Your tussle is between the potential pay-off of a "gamble" on future lower rates and ever-cheaper monthly repayments, and the cost of a "safe", set monthly sum. The question is: can you afford to lose the gamble – and if so, by how much?
"Think about how comfortable you will be if rates were to increase," warns David Hollingworth at broker London & Country.
Take a typical base-rate tracker, offering between 0.2 and 0.3 percentage points above the Bank's rate. For every quarter-point rise or fall, each £100,000 slice of a tracker mortgage would mean roughly £15 on or off the monthly repayment.
Now let's take your £220,000 home loan: a whole percentage point fall on such a tracker would see a saving of £131 a month. Or, with the same size rate rise, an extra £131 a month to be found.
"If you feel comfortable with the ability to handle fluctuating payments, should rates begin to lift again, then a tracker is the obvious option," Mr Hollingworth says.
Despite their best efforts, highly paid City analysts ultimately don't know how high (or low) rates could go, so your guess is as good as any, although fluctuating economic data suggests further rate reductions.

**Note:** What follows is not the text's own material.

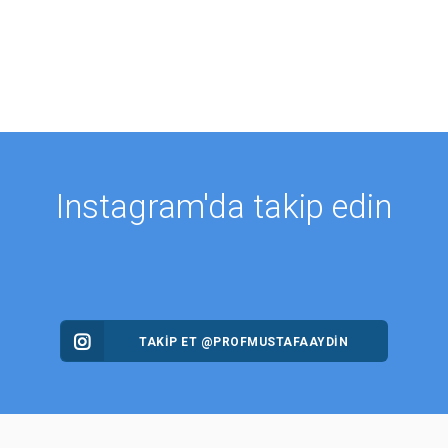
Instagram'da takip edin
TAKİP ET @PROFMUSTAFAAYDIN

It boils down to affordability: if there's enough room for manoeuvre within you and your wife's income to cope with any rises, then a tracker could tip the balance in your favour. But if you'd be in any way pushing your finances to the limit, then a fixed rate is the answer.
However, there is a solution for both of you, suggests Melanie Bien at broker Savills Private Finance: "Choose a tracker that lets you switch to a fixed rate at no penalty."
Lloyds TSB offers a two-year tracker at 0.18 per cent over the base rate (making it 5.43 per cent at the moment), she says, but it has a £1,995 fee.
Note also, she adds, that fixed-rate deals currently carry lower rates than trackers. For a £995 fee, Cumberland Building Society has a two-year fixed at 5.08 per cent.